China's Geological Service (GS) and Cuba's Institute of Geology and Paleontology (IGP) signed Tuesday a memorandum of understanding (MoU) to investigate minerals and make a geochemical map of the island, with the aim of detecting new oil fields and gas.
GS vice president Wang Yan explained that the MoU contains cooperation projects to investigate minerals such as zeolite, nickel and chromium. Also, the bilateral partnership includes the exchange of scientific and technical information, field studies, symposia, conferences, workshops, and joint projects, among others.
Scientific cooperation will be developed in such areas as basic geology, geochemical and geophysical mapping, remote sensing, geoinformation technology, geobase data, mineral resource evaluation and exploration technology, environmental geology, marine geology and geohazards.
The IGP General Director Luis Gomez Narbona indicated that bilateral cooperation is expected to begin with an agreement aimed at preparing a Cuban geochemical map.
This initiative will also encompass research aimed at mapping variables related to agriculture and environmental protection.
“A MoU on earth sciences collaboration was signed today in Havana by representatives of the Geological Service of the People's Republic of China and the Institute of Geology and Paleontology (IGP) of Cuba.”
This new agreement with China is preceded by the efforts made by Cuba to relaunch its oil prospecting projects, both in deep and shallow waters, with the help of foreign capital. These actions seek to reduce Cuba's energy dependence on energy imports.

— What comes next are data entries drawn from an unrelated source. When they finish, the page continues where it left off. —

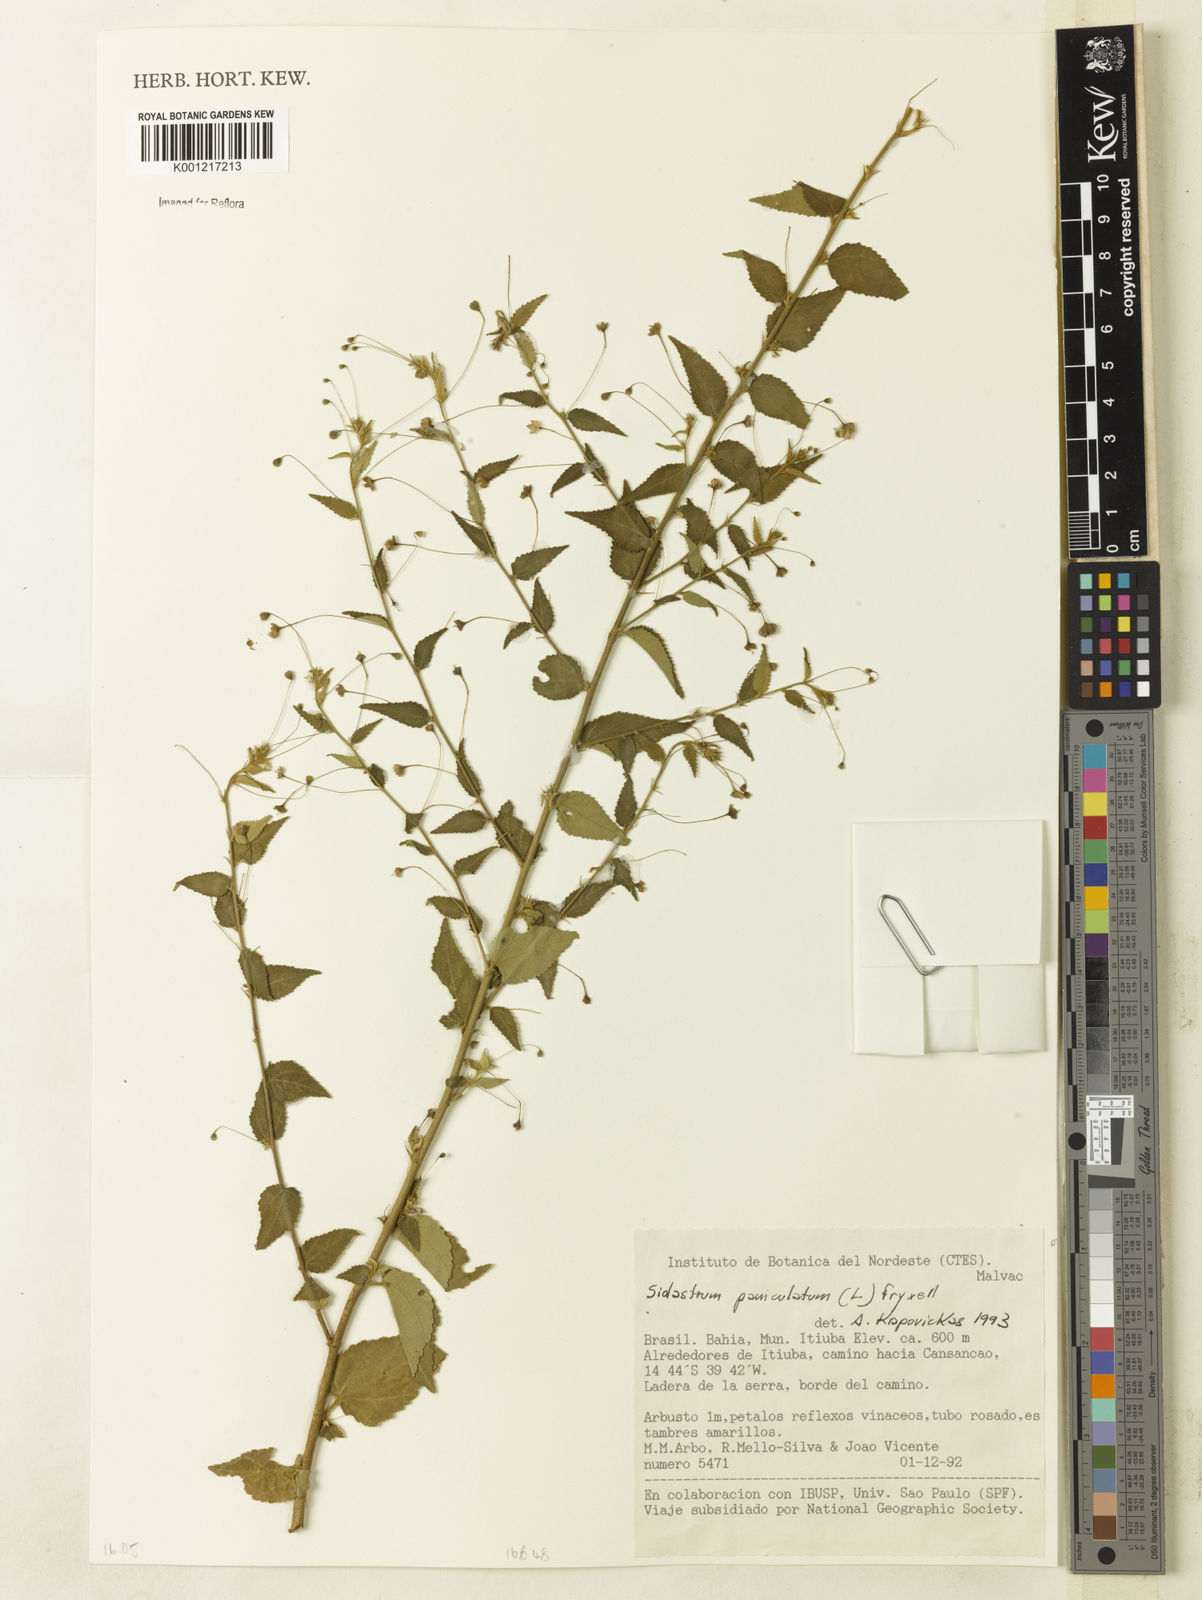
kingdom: Plantae
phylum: Tracheophyta
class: Magnoliopsida
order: Malvales
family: Malvaceae
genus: Sidastrum
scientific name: Sidastrum paniculatum
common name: Panicled sandmallow
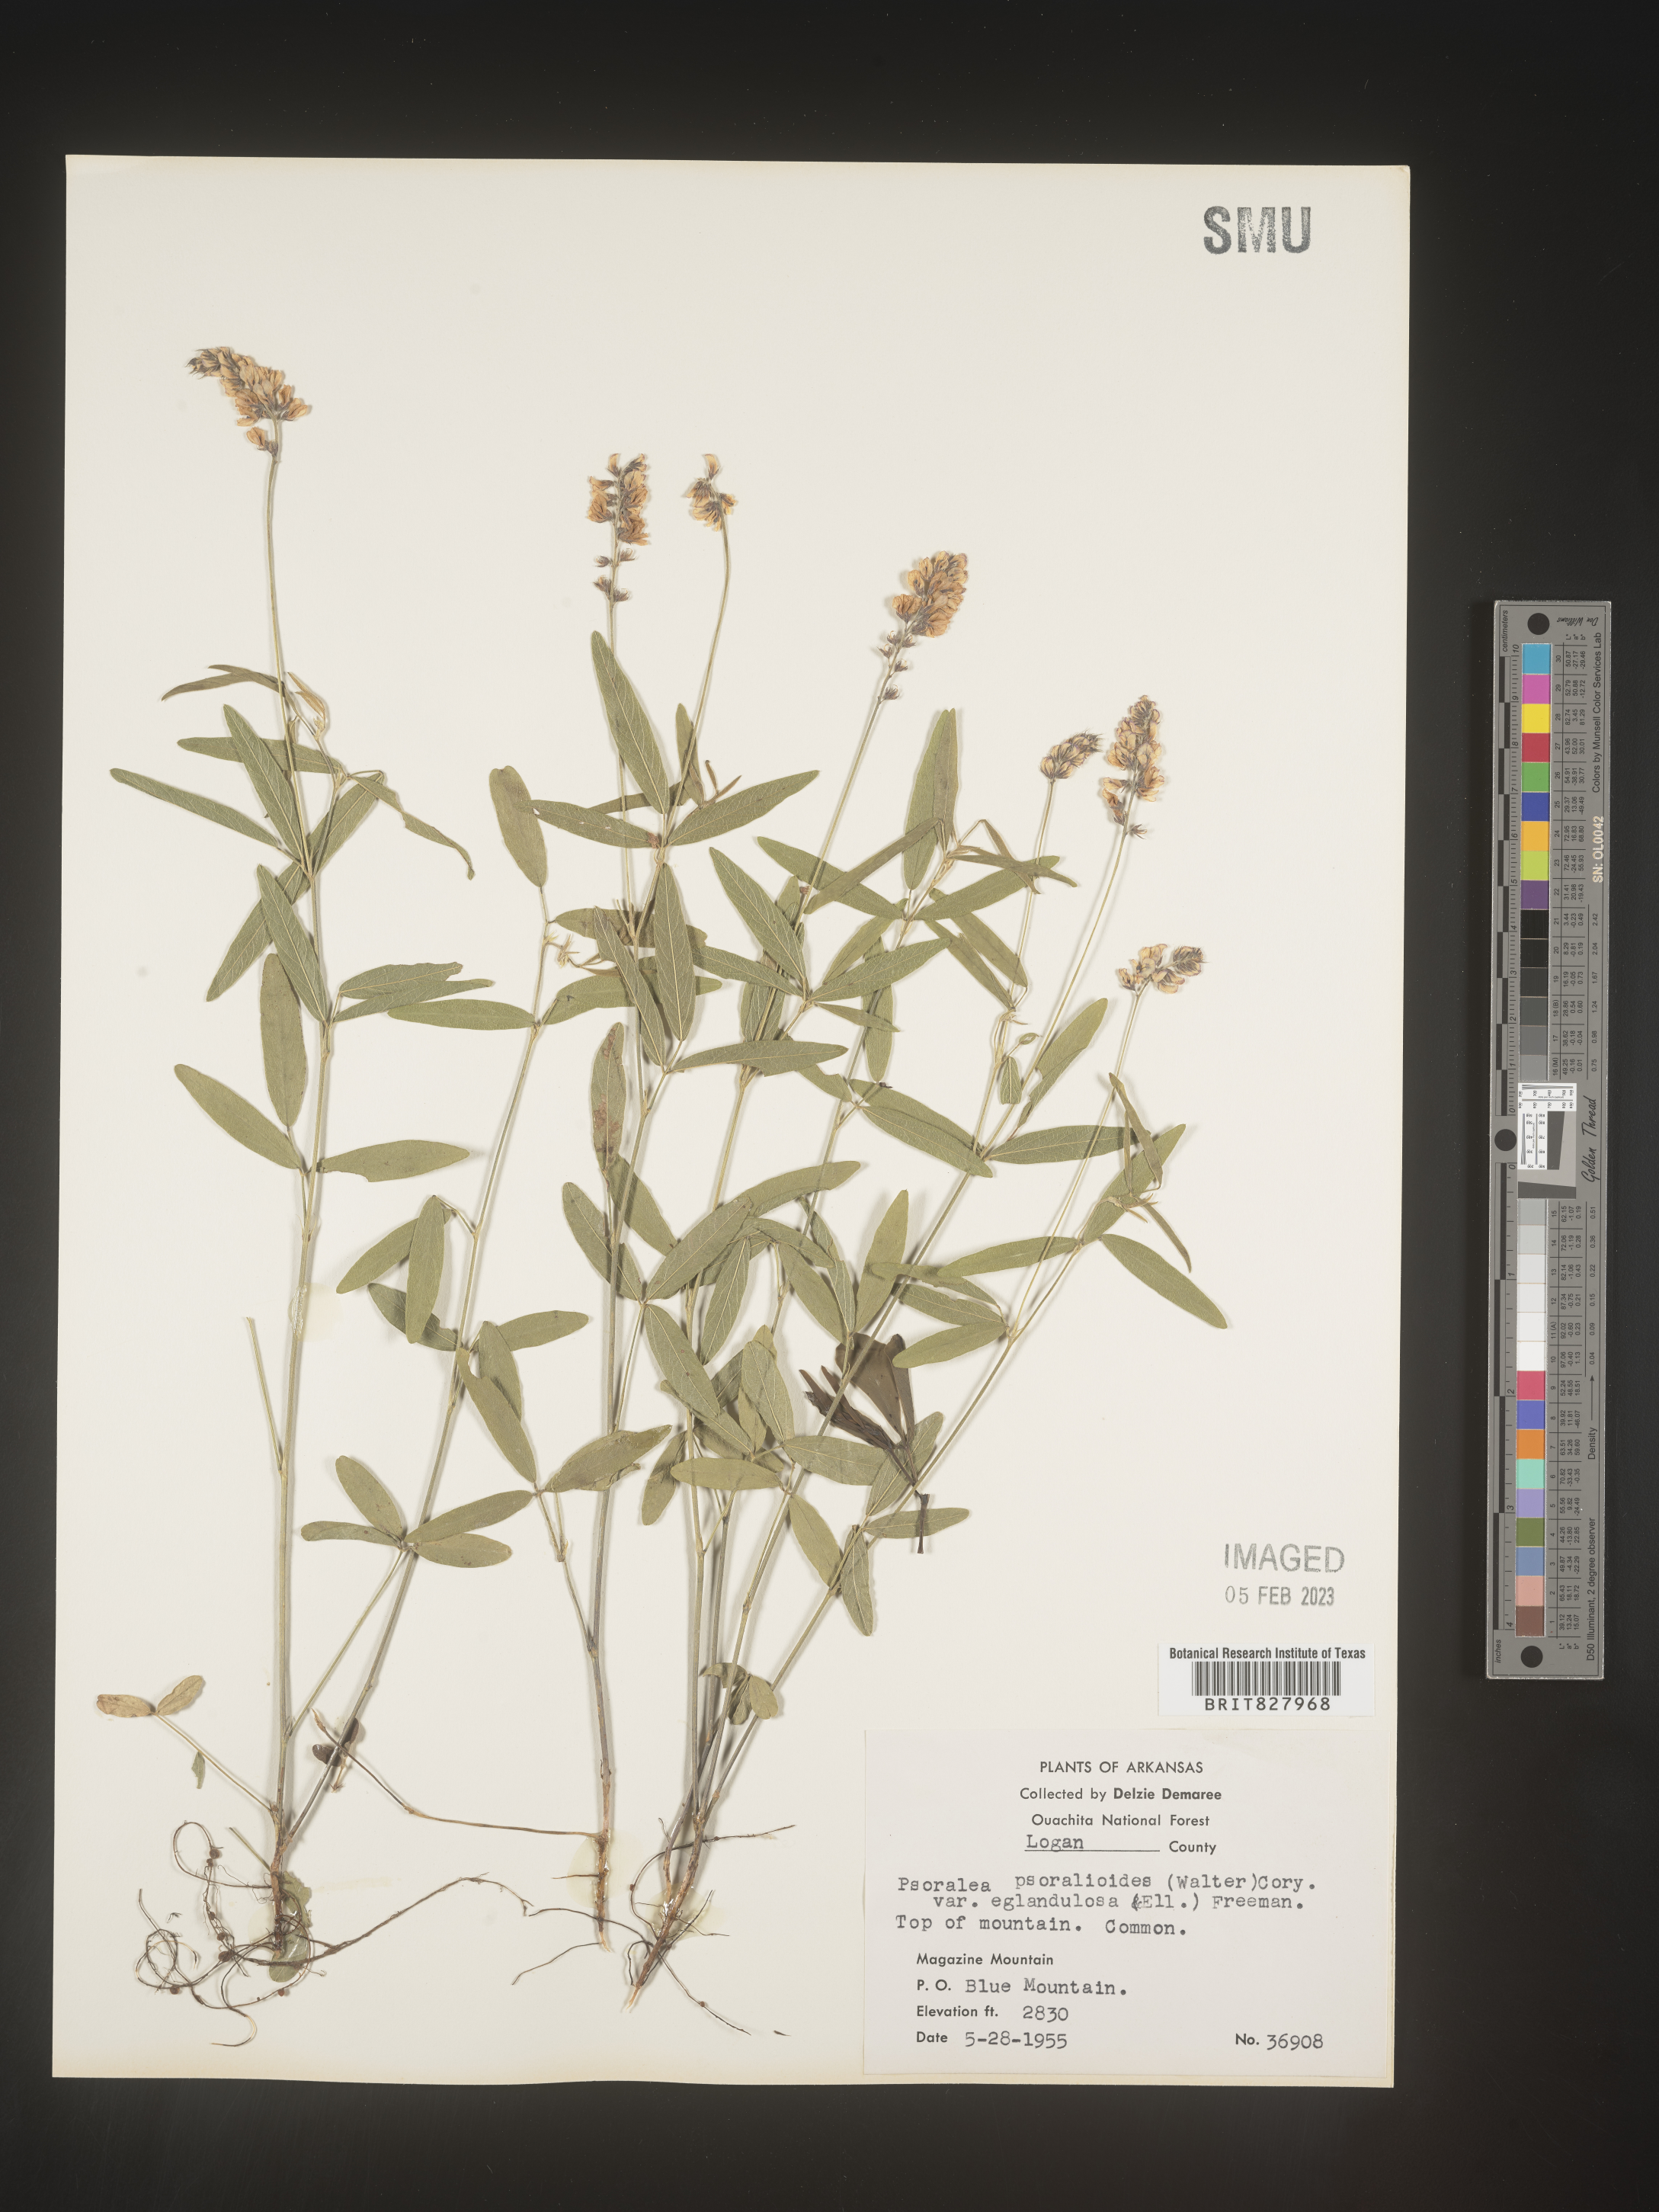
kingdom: Plantae
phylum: Tracheophyta
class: Magnoliopsida
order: Fabales
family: Fabaceae
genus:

Representatives of the Chinese government will also sign an MoU with the Cuban Petroleum Research Center (Cupet).
According to the Cuban News Agency, the Cuban Council of Ministers approved new legal norms for the country's geology policy in August 2018. These rules establish that scientific knowledge is the main element for the development of economic activities in the mining sector. In addition, Decree 345 established guidelines for scientific research and created the National Council of Geology.
The development of earth sciences in Cuba has also been fostered by the Cuban Geological Society (SCG), a NGO which is inviting foreign professionals, technicians and university students of geology, geophysics, mining and related sciences, to participate in the 8th Edition of the Earth Sciences Convention in Havana, an event which is to be hold from April 1 to 5.